# How Do You Prevent Rust While Storing?



## disgrig (Mar 4, 2015)

I recently picked up a couple of Stingrays and plan to keep in a finished basement.  There is a dehumidifier there and stays relatively dry.  Would it still be wise to perhaps put some wax on the metal and/or treat tires with Armor All or something?  Or does anyone have any other "tricks of the trade" that work.
Thanks for the help.
Dave (disgrig)


----------



## GTs58 (Mar 4, 2015)

Good question, and I would like to hear some feedback on what the Mid Western and Eastern boys do. A few years ago I went back to Fond du Lac for a family reunion the first week of July. I stayed with some relatives in Madison and I had a nice room down in the finished basement. There was a dehumidifier and I must have dumped out over 5 gallons of water a day and I woke up in mornings with frizzy matted hair.   Seems like a basement would be the worst place to store anything other than jarred goods and potatoes. Put the bikes upstairs in a bedroom and put the kids downstairs? 

Maybe put them in big plastic bag with 10-30 pounds of rice and seal it up tight.


----------



## vuniw (Mar 5, 2015)

My basement is very damp so I keep my bikes scattered around my house. It keeps them clean and I get to enjoy them while doing every day activities.


----------



## vincev (Mar 5, 2015)

I would just wax them real well.I have an unfinished basement and keep some really nice bikes down there with no problem


----------



## videoranger (Mar 5, 2015)

wax paint and chrome, but do not wax the decals on Schwinn's as they can mysteriously vanish! John Deere Ultra Guard for rubber is the only thing I ever use on tires as it does not contain rubber destroying silicone. It is really the best you can find. 
http://www.shopgreendealer.com/John-Deere-Ultra-Guard-Tire-and-Rubber-Protection-TY16369.html
 It can actually soften old hard rubber with repeated use and will keep tires soft with out the dust collecting "wet look". If your basement is too humid keep bikes in the living room or bed room or den etc. Rotate the tires every few weeks to prevent flat spots on old tires and keep them aired up. Avoid direct sunlight. Be sure to admire them on a regular basis.


----------



## vuniw (Mar 5, 2015)

videoranger said:


> Be sure to admire them on a regular basis.




Most important bit of advice!


----------



## disgrig (Mar 5, 2015)

Thanks for the advice on storing and avoiding rust.  Appreciate the tip re John Deere Ultra Guard for rubber.  Also, avoid putting wax on decals makes sense.  I had a '78 Corvette Pace Car with the decals, and that same advice held true; wax on decals can tend to crack and just basically destroy them.  Maybe it depends on kind of wax ??  -- but I'm going to avoid it period.


----------



## vastingray (Mar 5, 2015)

If your talking long term storage soak it in wd-40  I picked a 68 Honda ct 90 a few years back from a young guy his dad bought it new took it with them camping and sprayed  it down with WD every time  it looked rough when I brought it home washed it with some dawn and looked like new again it was years like 20 years  of dust and dirt just attached to the wd  the chrome ,paint  it literally looks like new


----------



## videoranger (Mar 6, 2015)

I have a Schwinn Town and Country 3 wheeler that had rather dull paint and nice white decals. When I polished up the paint and waxed the bike the white lettering on the decals began to disappear over time, not right away, but over several weeks. With my super nice 65 deluxe Ray I waxed around the edges of the decals to avoid the same happening again.


----------

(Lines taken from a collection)

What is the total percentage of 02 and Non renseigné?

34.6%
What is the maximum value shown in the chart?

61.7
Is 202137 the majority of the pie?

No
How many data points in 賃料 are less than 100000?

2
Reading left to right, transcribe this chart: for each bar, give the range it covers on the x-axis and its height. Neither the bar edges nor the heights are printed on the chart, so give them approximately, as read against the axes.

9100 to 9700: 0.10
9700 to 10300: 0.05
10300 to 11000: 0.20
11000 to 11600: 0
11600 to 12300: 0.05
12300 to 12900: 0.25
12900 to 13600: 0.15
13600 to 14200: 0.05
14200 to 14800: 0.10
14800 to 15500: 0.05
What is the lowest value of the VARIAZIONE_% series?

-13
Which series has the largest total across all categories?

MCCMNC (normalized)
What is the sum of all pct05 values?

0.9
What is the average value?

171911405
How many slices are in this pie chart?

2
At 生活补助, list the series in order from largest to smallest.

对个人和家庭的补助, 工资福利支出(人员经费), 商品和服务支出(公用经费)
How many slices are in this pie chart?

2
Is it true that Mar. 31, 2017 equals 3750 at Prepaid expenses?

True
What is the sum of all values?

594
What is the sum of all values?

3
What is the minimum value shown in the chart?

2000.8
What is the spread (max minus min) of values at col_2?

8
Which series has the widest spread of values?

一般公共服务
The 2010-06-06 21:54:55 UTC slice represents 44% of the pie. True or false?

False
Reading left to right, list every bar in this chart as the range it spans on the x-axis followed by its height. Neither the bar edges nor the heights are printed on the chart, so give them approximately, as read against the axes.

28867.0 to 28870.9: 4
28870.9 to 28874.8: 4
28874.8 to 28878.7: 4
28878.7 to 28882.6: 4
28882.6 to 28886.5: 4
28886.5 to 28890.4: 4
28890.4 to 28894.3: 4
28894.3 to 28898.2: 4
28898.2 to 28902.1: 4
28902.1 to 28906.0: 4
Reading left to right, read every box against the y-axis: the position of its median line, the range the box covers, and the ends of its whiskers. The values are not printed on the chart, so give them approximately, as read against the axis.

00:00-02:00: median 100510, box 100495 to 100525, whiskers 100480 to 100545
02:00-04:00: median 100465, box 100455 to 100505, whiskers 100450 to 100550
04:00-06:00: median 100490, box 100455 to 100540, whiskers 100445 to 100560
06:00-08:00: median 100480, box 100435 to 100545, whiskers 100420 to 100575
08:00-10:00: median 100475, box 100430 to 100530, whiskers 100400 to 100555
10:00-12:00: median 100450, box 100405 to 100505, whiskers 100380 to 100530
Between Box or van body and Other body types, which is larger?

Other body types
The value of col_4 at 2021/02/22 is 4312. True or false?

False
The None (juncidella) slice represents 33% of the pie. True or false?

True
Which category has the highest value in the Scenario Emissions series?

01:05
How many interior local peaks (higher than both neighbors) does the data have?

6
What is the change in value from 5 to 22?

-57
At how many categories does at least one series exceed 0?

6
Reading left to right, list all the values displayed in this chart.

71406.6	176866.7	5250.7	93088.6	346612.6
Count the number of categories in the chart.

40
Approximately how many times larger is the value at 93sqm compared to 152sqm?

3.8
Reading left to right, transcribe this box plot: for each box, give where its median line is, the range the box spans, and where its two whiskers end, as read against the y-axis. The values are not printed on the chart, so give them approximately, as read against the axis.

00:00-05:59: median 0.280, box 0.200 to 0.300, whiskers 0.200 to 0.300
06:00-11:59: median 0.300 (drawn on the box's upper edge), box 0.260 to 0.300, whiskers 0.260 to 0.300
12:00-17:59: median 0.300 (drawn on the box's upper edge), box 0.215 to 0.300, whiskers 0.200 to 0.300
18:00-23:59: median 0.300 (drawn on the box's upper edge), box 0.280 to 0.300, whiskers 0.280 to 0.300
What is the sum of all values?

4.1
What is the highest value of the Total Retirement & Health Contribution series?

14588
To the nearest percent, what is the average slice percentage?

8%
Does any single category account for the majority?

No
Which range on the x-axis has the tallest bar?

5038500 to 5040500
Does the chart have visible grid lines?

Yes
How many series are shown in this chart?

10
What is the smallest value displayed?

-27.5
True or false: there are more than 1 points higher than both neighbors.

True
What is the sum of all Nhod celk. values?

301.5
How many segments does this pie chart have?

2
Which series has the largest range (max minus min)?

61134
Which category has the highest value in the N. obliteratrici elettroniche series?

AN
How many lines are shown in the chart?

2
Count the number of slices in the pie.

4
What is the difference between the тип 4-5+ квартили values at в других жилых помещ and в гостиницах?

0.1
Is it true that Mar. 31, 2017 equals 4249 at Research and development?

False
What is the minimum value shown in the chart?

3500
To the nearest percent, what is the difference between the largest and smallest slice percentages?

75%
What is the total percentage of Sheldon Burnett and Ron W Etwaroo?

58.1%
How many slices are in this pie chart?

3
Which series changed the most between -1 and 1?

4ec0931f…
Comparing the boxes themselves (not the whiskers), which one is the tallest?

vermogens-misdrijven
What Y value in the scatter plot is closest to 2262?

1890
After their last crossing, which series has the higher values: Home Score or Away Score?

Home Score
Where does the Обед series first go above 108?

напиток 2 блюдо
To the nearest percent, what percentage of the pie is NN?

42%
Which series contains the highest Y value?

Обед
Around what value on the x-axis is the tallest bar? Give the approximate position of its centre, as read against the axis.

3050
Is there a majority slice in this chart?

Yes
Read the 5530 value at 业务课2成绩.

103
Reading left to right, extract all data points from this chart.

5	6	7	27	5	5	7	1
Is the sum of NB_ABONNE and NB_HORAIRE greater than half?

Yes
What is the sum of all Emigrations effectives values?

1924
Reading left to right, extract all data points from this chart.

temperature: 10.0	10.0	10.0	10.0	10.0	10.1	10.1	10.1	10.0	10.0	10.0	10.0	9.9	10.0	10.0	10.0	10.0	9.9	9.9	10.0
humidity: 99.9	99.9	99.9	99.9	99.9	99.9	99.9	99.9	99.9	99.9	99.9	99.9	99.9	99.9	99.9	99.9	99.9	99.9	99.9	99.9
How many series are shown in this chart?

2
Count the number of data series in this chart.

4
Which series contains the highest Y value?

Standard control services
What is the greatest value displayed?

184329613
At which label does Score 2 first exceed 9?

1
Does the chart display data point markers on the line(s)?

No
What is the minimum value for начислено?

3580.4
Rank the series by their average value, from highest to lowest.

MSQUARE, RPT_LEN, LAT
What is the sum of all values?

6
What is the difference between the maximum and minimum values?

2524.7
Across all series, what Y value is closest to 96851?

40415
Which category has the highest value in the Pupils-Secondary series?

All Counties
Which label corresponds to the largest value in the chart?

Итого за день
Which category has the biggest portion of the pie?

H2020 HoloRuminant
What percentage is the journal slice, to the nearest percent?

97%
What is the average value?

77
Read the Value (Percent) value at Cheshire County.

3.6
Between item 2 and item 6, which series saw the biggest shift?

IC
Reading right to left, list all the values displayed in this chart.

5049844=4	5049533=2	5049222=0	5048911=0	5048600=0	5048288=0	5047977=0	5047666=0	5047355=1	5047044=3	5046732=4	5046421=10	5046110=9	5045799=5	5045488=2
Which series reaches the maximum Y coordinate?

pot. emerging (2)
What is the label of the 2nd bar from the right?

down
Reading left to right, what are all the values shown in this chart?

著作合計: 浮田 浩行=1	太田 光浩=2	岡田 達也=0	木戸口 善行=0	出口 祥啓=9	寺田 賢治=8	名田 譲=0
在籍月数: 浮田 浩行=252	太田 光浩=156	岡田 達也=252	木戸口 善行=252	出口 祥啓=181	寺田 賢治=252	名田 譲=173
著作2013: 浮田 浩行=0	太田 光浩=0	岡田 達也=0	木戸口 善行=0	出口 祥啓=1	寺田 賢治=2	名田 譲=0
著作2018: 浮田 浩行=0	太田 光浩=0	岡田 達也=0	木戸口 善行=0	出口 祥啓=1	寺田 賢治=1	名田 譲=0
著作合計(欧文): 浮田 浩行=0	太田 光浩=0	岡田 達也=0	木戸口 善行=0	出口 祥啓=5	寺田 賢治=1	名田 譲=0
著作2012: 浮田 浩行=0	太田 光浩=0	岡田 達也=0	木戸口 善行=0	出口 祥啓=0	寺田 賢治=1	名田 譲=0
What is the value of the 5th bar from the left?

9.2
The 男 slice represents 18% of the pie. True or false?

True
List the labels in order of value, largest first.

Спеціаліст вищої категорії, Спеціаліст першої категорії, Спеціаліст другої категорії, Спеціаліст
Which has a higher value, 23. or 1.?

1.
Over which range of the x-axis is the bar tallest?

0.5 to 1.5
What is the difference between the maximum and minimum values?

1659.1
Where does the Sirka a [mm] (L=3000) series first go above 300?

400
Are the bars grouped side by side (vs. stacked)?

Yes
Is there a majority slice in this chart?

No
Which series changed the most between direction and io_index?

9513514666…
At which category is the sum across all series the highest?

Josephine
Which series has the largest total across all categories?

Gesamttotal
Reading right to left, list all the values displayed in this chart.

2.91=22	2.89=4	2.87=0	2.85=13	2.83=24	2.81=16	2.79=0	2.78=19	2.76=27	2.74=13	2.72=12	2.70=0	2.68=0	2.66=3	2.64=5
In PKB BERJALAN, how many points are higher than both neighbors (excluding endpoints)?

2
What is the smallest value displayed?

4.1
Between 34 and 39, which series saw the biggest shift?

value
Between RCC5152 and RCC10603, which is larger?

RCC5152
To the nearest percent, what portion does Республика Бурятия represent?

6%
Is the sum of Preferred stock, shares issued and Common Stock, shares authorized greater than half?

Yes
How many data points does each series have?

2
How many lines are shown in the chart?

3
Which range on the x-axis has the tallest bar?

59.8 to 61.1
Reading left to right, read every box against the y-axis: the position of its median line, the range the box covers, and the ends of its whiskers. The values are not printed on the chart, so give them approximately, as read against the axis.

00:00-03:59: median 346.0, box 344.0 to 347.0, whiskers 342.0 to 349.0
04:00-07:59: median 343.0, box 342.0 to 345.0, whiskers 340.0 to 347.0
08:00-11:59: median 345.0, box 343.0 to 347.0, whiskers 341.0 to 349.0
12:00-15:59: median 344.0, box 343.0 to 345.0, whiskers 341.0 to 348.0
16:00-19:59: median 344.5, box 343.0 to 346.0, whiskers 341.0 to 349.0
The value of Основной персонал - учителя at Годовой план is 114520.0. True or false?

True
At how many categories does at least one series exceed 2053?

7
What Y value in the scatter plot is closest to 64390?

Questions on the material:
A – In the forum thread on preventing rust, which product does videoranger use on tires?
B – Summarize the forum thread on preventing rust in two sentences.
C – In the forum thread on preventing rust, repeat the passage from "## GTs58 (Mar" up to and including "it up tight.".
Work from the forum thread alone, not from the lines.

Answers for the exercise:
A – John Deere Ultra Guard for rubber.

B – A poster asks whether a couple of Stingrays kept in a dry, dehumidified finished basement should have wax put on the metal or their tires treated. Replies suggest keeping the bikes out of a humid basement, waxing paint and chrome but not Schwinn decals, using John Deere Ultra Guard on tires, and soaking the bikes in WD-40 for long-term storage.

C –
## GTs58 (Mar 4, 2015)

Good question, and I would like to hear some feedback on what the Mid Western and Eastern boys do. A few years ago I went back to Fond du Lac for a family reunion the first week of July. I stayed with some relatives in Madison and I had a nice room down in the finished basement. There was a dehumidifier and I must have dumped out over 5 gallons of water a day and I woke up in mornings with frizzy matted hair.   Seems like a basement would be the worst place to store anything other than jarred goods and potatoes. Put the bikes upstairs in a bedroom and put the kids downstairs? 

Maybe put them in big plastic bag with 10-30 pounds of rice and seal it up tight.